According to a former member from the House counsels office, these are not constitutional issues. He spoke openly under anonymity. Speech and Debate are the most common privileges we think about, but they also apply to inter-branch interference in the affairs of co-equal branches of government. It is intra-branch in this instance, so those privileges won't apply.

Republicans are largely trying to discredit the probe after Speaker Nancy Pelosi rejected two McCarthys nominees for the committee, including Jordan. This prompted the GOP leader and GOP leader to withdraw his selections from the Jan. 6 probe.

Reps. Liz Cheney from Wyoming and Adam Kinzinger from Illinois are the two Republicans who serve on this panel. However, the larger GOP conference dismissed their participation due to their appointment by House Democrats. Also, because they were outspoken Trump critics after voting to impeach him following the Jan.6 attack, both of them have been publicly critical of Trump. Some Capitol Hill Republicans have privately questioned why a GOP member would consent to testify before a Jan. 6 panel, without McCarthy's counterbalance.

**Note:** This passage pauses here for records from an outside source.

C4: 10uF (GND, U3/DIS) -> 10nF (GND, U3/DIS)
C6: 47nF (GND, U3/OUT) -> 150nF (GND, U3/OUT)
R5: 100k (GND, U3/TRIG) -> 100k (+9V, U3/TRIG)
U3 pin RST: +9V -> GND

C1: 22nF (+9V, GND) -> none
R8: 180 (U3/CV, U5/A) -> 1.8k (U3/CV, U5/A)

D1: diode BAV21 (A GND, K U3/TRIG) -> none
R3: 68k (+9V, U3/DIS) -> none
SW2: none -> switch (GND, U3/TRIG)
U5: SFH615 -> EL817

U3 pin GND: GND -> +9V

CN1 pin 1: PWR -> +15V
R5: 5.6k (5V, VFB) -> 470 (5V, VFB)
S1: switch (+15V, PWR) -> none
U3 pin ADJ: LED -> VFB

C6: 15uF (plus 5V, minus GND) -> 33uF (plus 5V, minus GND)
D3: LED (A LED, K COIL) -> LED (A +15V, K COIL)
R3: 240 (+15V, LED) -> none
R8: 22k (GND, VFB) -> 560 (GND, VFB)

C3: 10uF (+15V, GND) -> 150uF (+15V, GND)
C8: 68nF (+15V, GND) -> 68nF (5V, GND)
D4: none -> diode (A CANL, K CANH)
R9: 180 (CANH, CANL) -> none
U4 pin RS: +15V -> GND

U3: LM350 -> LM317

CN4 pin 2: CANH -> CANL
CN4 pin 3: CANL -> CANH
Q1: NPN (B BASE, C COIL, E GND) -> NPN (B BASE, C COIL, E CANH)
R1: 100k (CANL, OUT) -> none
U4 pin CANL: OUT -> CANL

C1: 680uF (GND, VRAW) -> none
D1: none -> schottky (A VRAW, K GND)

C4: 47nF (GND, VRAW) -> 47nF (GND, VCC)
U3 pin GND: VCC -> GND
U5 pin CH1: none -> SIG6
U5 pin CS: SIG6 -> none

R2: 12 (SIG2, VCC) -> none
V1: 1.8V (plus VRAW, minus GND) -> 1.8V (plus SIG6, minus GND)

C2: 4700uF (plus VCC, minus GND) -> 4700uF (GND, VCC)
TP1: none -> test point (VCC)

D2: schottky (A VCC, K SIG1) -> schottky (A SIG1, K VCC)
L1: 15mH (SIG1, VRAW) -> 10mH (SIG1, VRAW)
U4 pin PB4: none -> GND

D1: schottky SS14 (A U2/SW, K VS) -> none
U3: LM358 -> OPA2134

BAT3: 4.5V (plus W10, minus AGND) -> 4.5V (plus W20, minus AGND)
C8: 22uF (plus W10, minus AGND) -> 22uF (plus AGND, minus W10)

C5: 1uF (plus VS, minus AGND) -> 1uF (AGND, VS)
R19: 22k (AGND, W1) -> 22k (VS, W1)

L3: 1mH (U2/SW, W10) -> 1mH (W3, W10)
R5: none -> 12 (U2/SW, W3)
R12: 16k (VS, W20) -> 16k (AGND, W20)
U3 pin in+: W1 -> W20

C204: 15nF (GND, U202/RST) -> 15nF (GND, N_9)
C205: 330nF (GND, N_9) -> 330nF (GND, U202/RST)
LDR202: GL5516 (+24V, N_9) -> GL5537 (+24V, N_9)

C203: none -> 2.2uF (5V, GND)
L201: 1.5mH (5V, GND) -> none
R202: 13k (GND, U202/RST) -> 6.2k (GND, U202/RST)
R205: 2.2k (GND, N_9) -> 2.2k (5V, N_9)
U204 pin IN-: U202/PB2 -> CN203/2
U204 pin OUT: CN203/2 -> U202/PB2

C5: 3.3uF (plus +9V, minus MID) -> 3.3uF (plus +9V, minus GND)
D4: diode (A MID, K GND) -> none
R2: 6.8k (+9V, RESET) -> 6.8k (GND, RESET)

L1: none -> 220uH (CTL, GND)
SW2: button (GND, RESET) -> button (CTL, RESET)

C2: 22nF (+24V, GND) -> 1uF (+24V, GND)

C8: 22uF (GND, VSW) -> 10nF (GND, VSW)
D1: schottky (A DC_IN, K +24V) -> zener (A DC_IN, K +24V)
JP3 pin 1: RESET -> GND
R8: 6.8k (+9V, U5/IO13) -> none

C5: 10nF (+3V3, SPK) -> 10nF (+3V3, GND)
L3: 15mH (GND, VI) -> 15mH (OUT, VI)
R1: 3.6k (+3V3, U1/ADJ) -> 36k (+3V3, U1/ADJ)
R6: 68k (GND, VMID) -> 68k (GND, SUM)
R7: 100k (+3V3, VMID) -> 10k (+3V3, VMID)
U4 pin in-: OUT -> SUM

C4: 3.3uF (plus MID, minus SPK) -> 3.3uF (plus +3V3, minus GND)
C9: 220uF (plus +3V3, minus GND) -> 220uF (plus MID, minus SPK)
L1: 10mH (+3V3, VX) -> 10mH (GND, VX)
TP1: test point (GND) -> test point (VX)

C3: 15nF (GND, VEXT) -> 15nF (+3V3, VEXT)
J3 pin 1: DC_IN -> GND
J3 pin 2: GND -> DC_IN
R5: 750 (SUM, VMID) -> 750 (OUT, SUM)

As Rep. Bennie Thompson, Chair, listens to Rep. Liz Cheney ask D.C. Metropolitan Police Department Officer Michael Fanone questions before the House Select Committee that is investigating the Jan. 6 attack. Bill O'Leary/Getty Images

Jordan, the House Judiciary Committee's top Republican, is particularly interested in the question of whether or not to engage with the selected panel. Jordan was a prominent conservative investigator during the investigation of allegations of misconduct at the Justice Department and FBI during the 2016 presidential campaign. House Republicans defended the power to subpoena executive-branch officials for their testimony.

Jordan and his colleagues now find themselves in unfamiliar territory, with the possibility of being subpoenaed by their branch. Republicans warn Democrats that if Jan. 6's panel targets other lawmakers, a GOP majority would be ready to subpoena a few prominent liberals who have faced behavioral questions of their very own.